As a result of which a sharp change in the diet, erratic eating, overeating, eating hastily, starvation, abuse of alcohol, nicotine, drugs lead to the development of pathological conditions of the stomach, first functional (in the form of an excessive increase or decrease in secretion and changes in its composition) , and then organic, manifested by the development of gastritis, erosive and ulcerative lesions of the mucosa.

The residence time of food in the stomach is of great importance for the subsequent absorption of nutrients in the small intestine, since the stomach is a kind of reservoir in which the food gruel is diluted to the required consistency. The stomach protects the small intestine from an excessive flow of substances that can disrupt its normal functioning and change the composition of the blood. In addition, the stomach regulates the flow of water into the small intestine, preventing blood thinning due to excessive absorption of water in the intestine. Due to the peristaltic contraction of the muscles of the stomach, mechanical processing and displacement of the surface layers of the crushed and chemically processed stomach contents to the entrance to the duodenum occur. Food leaves the stomach after 3.5 - 4.5 hours, so that with 3 - 4 meals a person's stomach is almost or completely empty by the time of the next meal. After leaving the stomach, the food slurry is exposed to the action of enzymes from pancreatic juice, bile and intestinal juice produced by the glands of the duodenum and small intestine. The digestive juice of the pancreas is rich in enzymes that ensure the digestion of proteins, fats and carbohydrates. The enzymatic composition of pancreatic juice "artistically harmonizes" (in the words of I.P. Pavlov) with the quantity and quality of nutrients entering the small intestine. The secretory activity of the pancreas is influenced by the hormones of the pituitary, thyroid, adrenal glands and the cerebral cortex. So, in a person who is in an excited state, there is a decrease in the enzymatic activity of pancreatic juice, and in a state of rest - its increase.

With some diseases of the gastrointestinal tract, chronic stress conditions, when the diet is overloaded with fats, or when the protein content in the diet is insufficient, “artistic harmony” disappears: the ability of the pancreas to secrete juice in accordance with the nutrients entering the small intestine is disturbed.
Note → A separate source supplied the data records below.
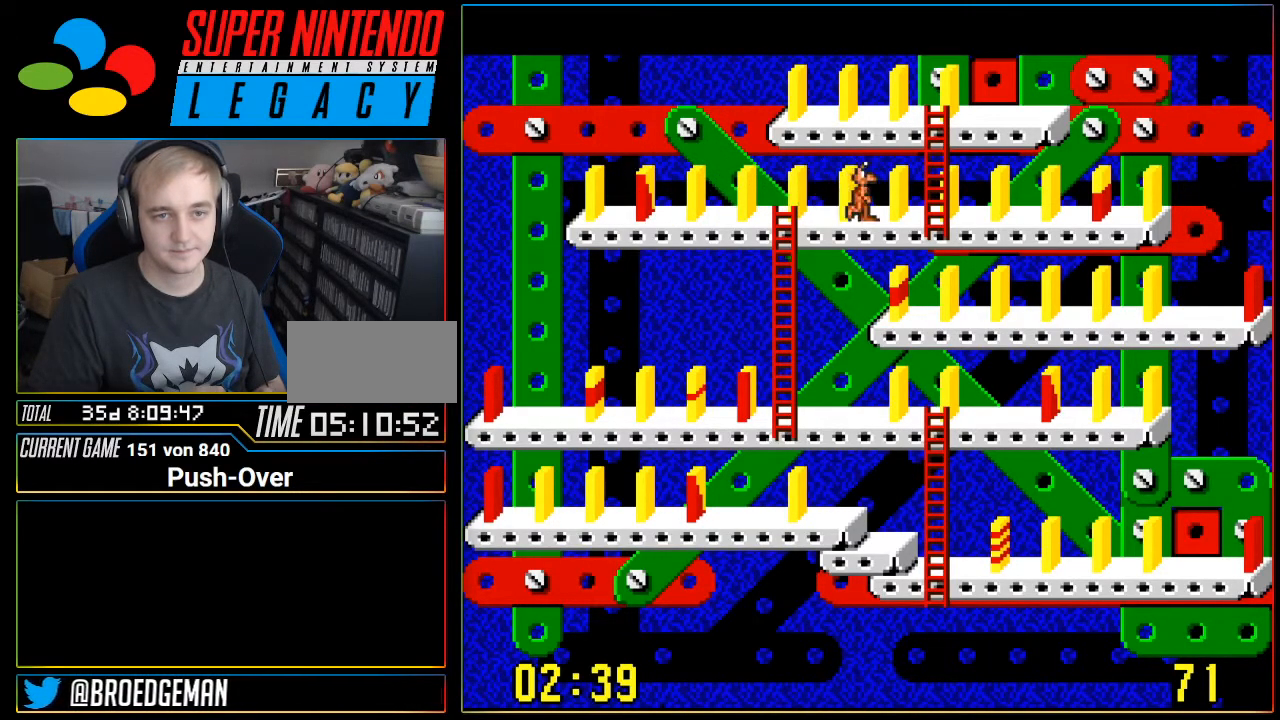
{"buttons": [], "events": [[183, "DPAD_RIGHT", "up"]]}
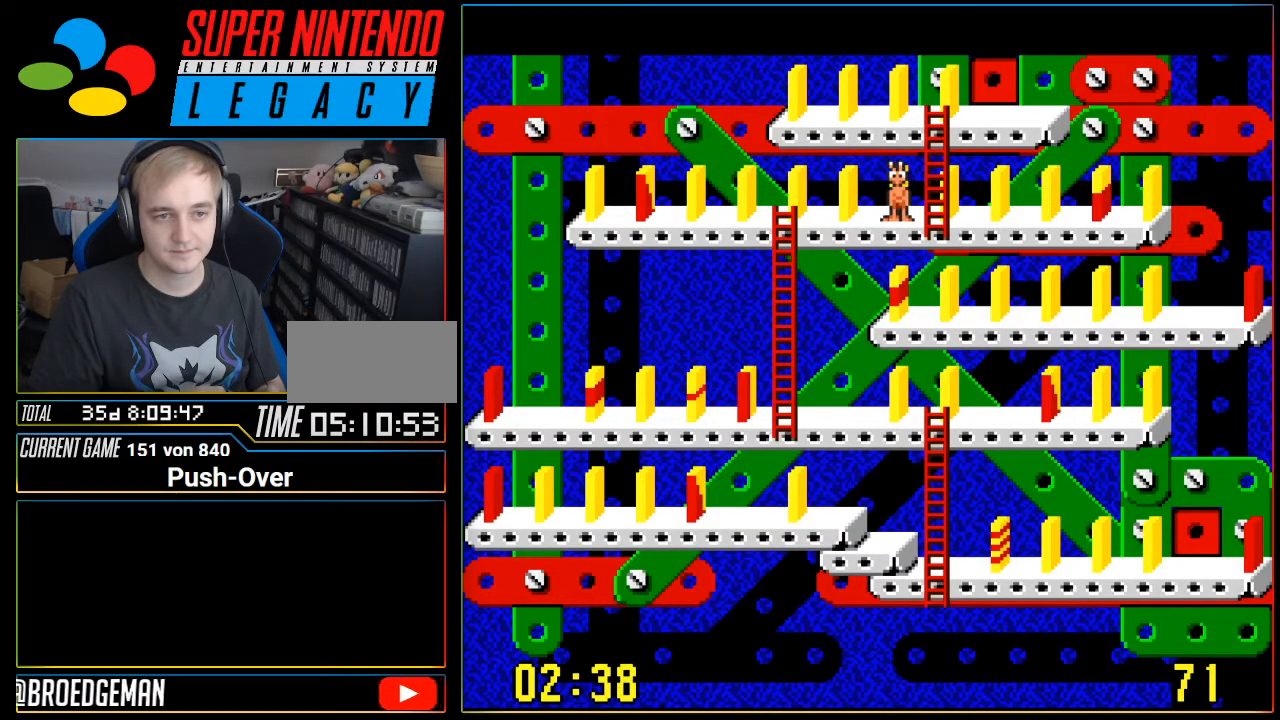
{"buttons": ["DPAD_LEFT"], "events": [[184, "DPAD_LEFT", "down"]]}
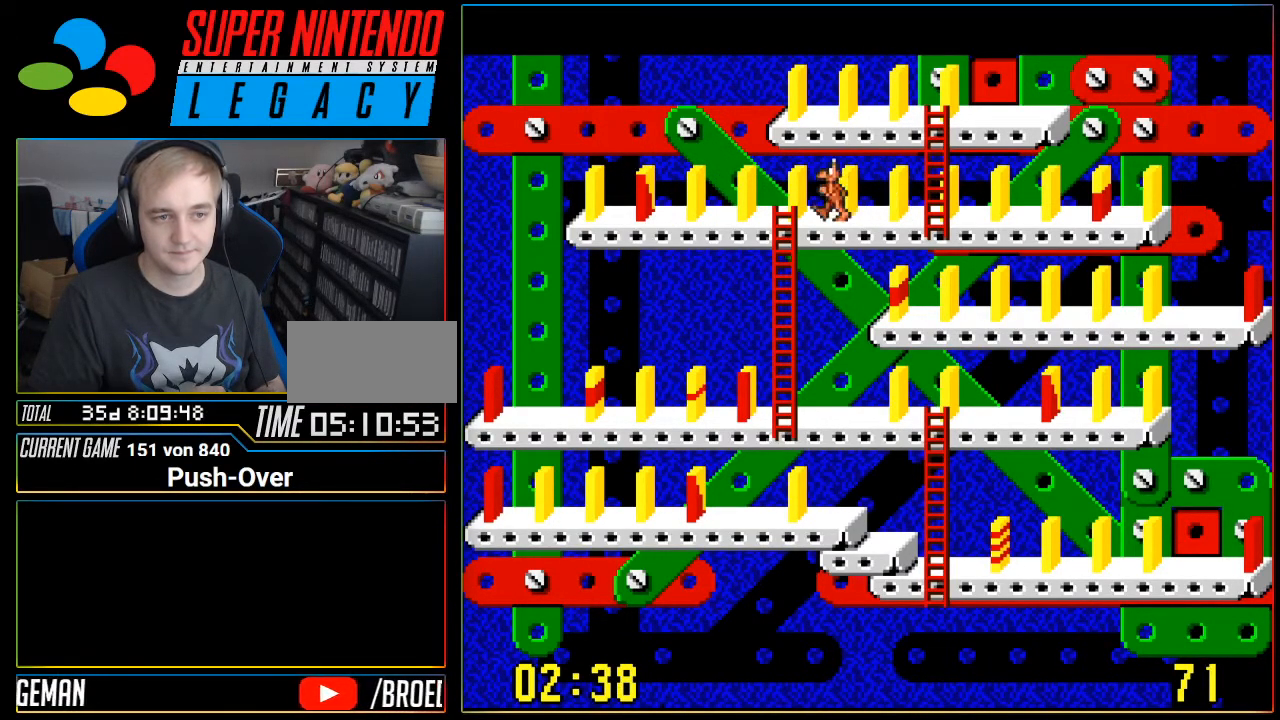
{"buttons": ["DPAD_LEFT"], "events": []}
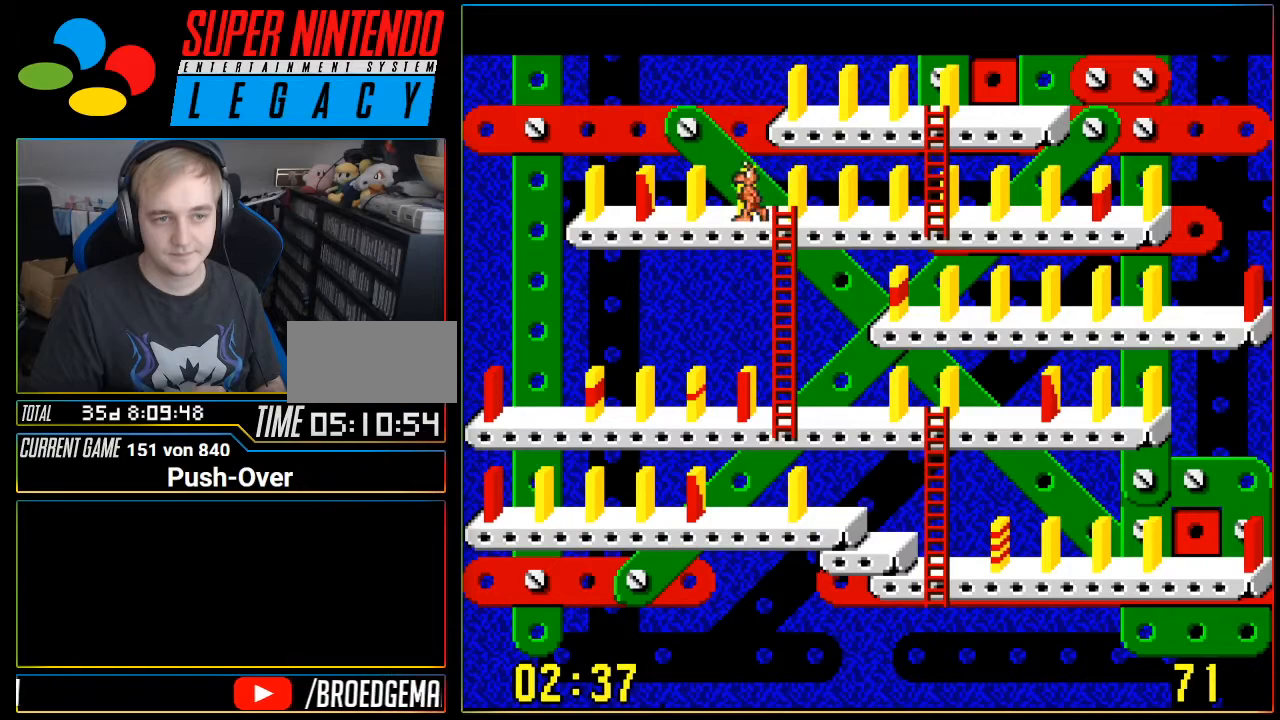
{"buttons": ["A"], "events": [[184, "DPAD_LEFT", "up"], [334, "A", "down"]]}
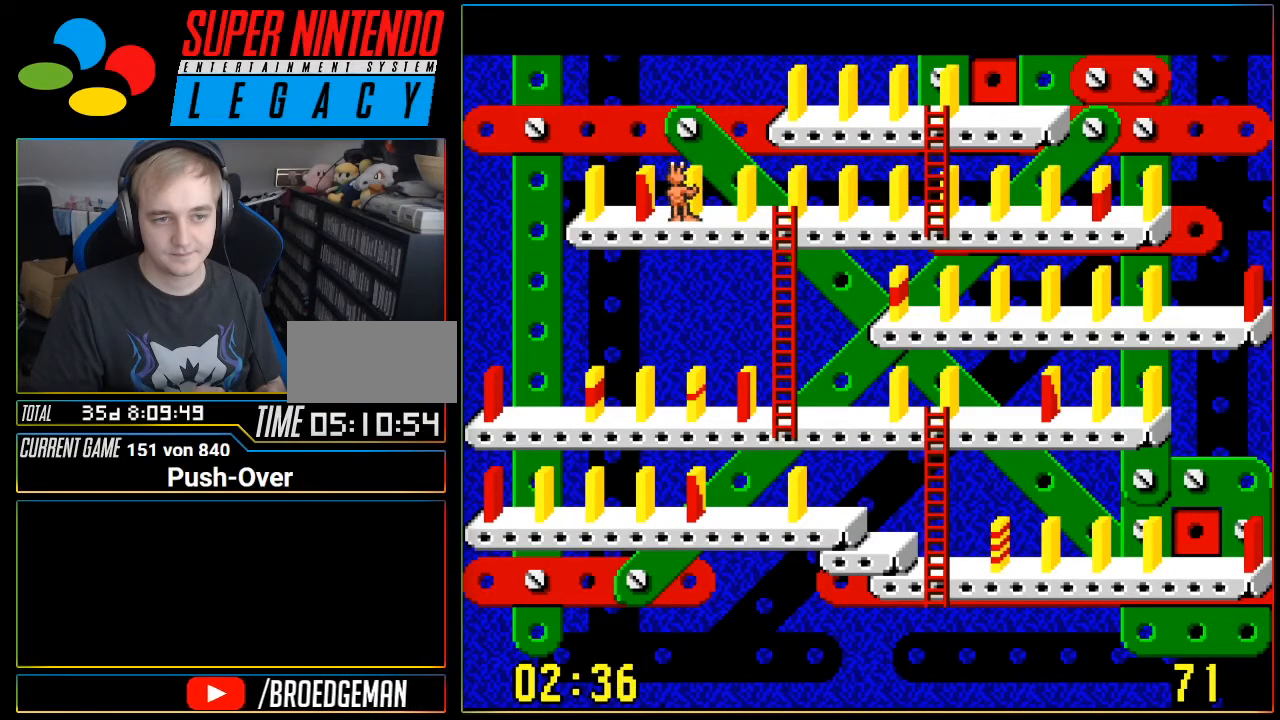
{"buttons": ["DPAD_RIGHT"], "events": [[50, "A", "up"], [267, "DPAD_RIGHT", "down"]]}
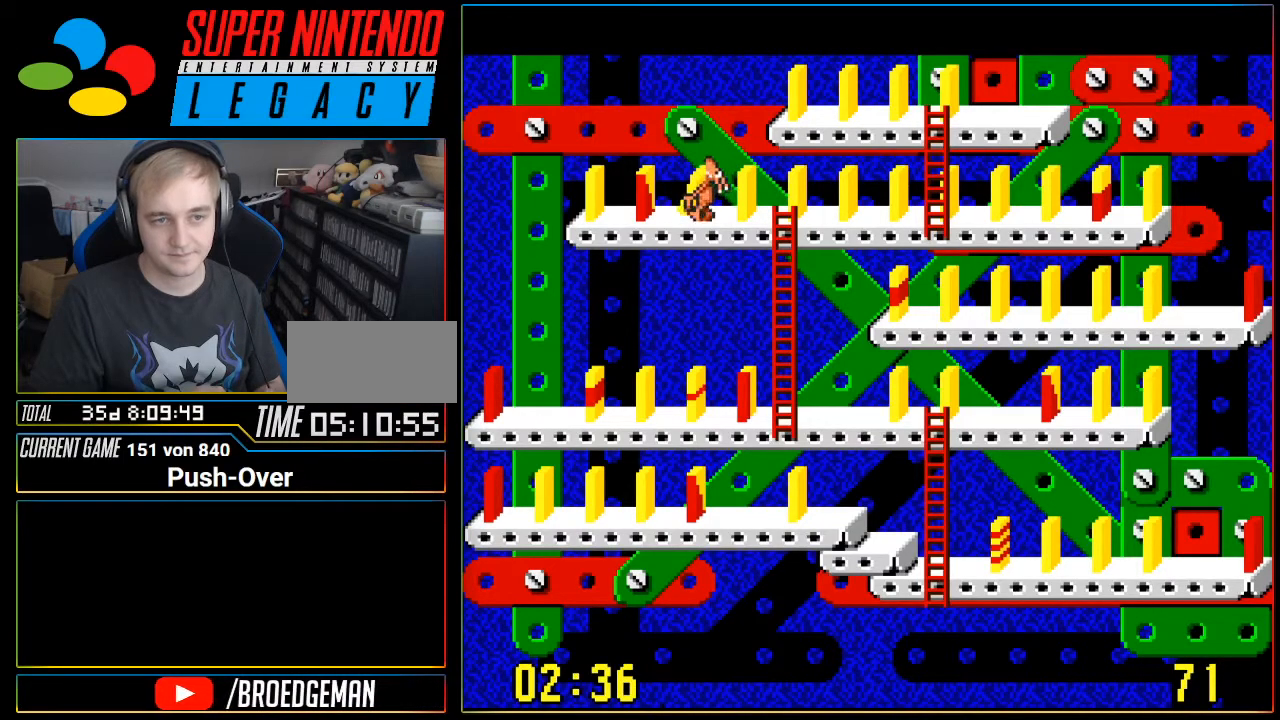
{"buttons": ["DPAD_RIGHT"], "events": []}
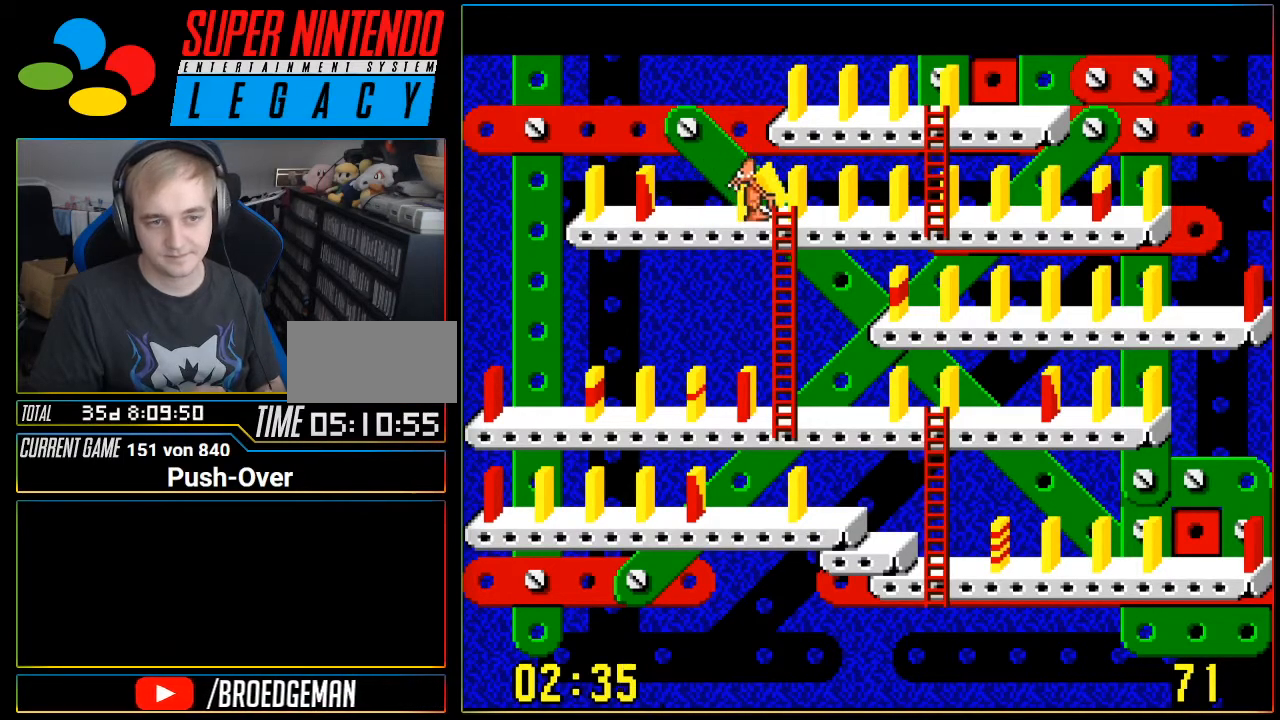
{"buttons": ["DPAD_DOWN"], "events": [[16, "DPAD_DOWN", "down"], [16, "DPAD_RIGHT", "up"]]}
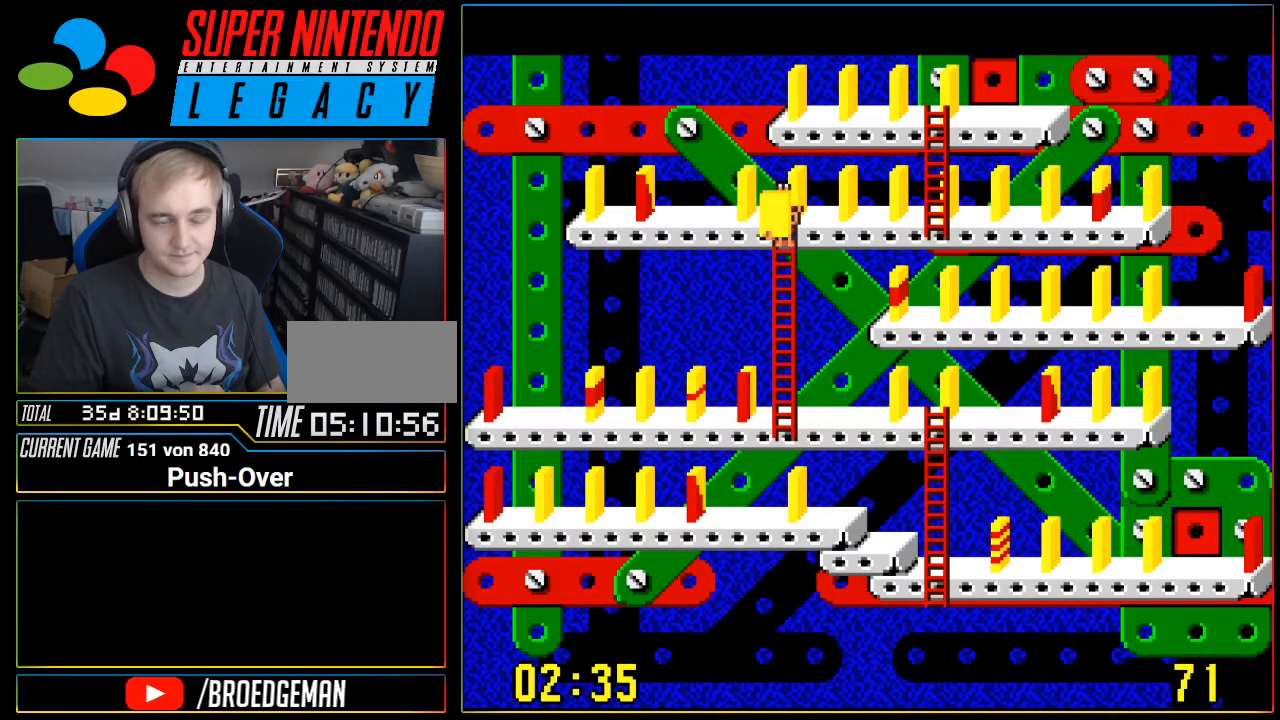
{"buttons": ["DPAD_DOWN"], "events": []}
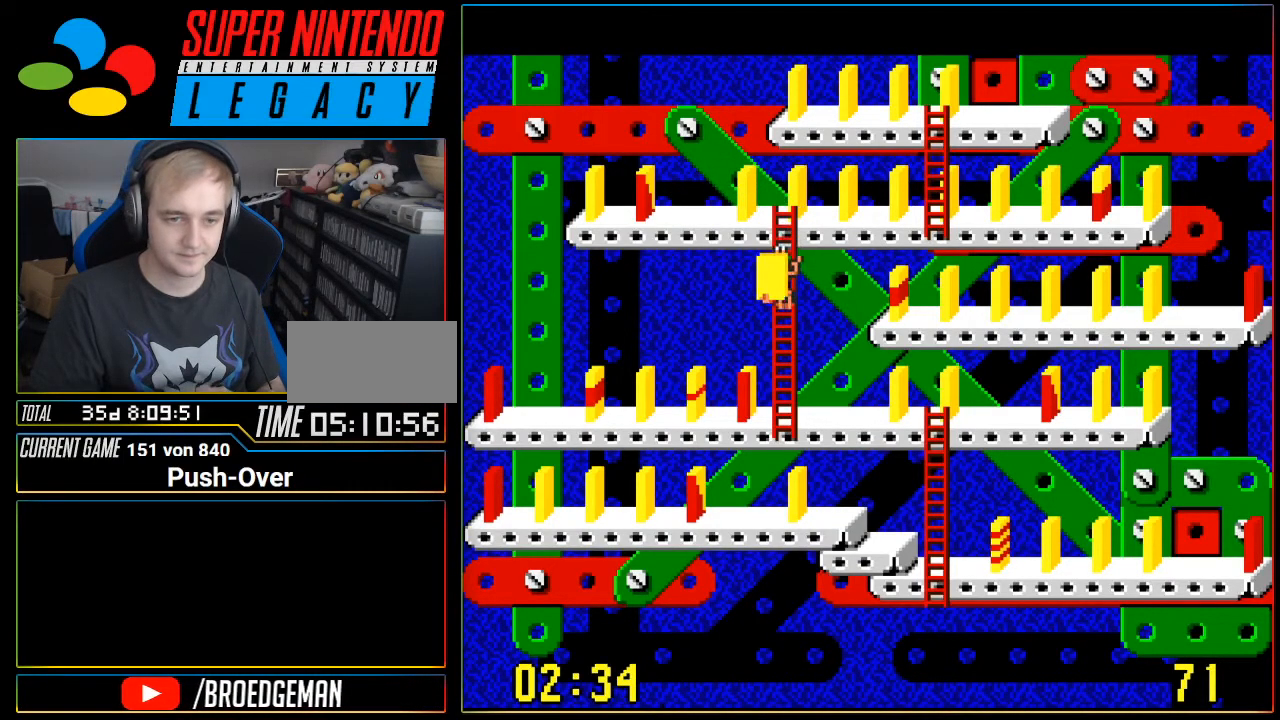
{"buttons": ["DPAD_DOWN"], "events": []}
The liver occupies a very special position among all digestive organs. All the blood coming from the stomach, spleen, pancreas, small and large intestines flows to it through the portal vein. Thus, all substances from the processing of digestion products enter the liver, the main human chemical laboratory, where they undergo even more complex processing, and then pass through the hepatic vein into the inferior vena cava. In the liver, the toxic products of protein breakdown and many medicinal compounds, as well as the waste products of microbes living in the large intestine, are detoxified. The product of the secretory activity of the liver - bile - takes an active part in the process of digestion - emulsifies fats, enhances the action of pancreatic enzymes. Bile plays an important role in the absorption of carotene, vitamins D, E, K and amino acids, increases tone and enhances intestinal motility, and has a depressing effect on the intestinal microbial flora. The liver is involved in almost all types of metabolism: protein, fat, carbohydrate, pigment, water. Cholesterol and some hormones are formed in the liver, phospholipids are synthesized, which are included in the composition of nerve fibers and neurons. The liver is the main site for the formation of glycogen and the site of accumulation of its reserves, thus regulating, together with the pancreas, the concentration of glucose in the blood. Chronic alcohol consumption, uncontrolled intake of drugs has a direct toxic effect on liver cells, as well as metabolic, hormonal, immunological, inflammatory damage in the pancreas and intestines.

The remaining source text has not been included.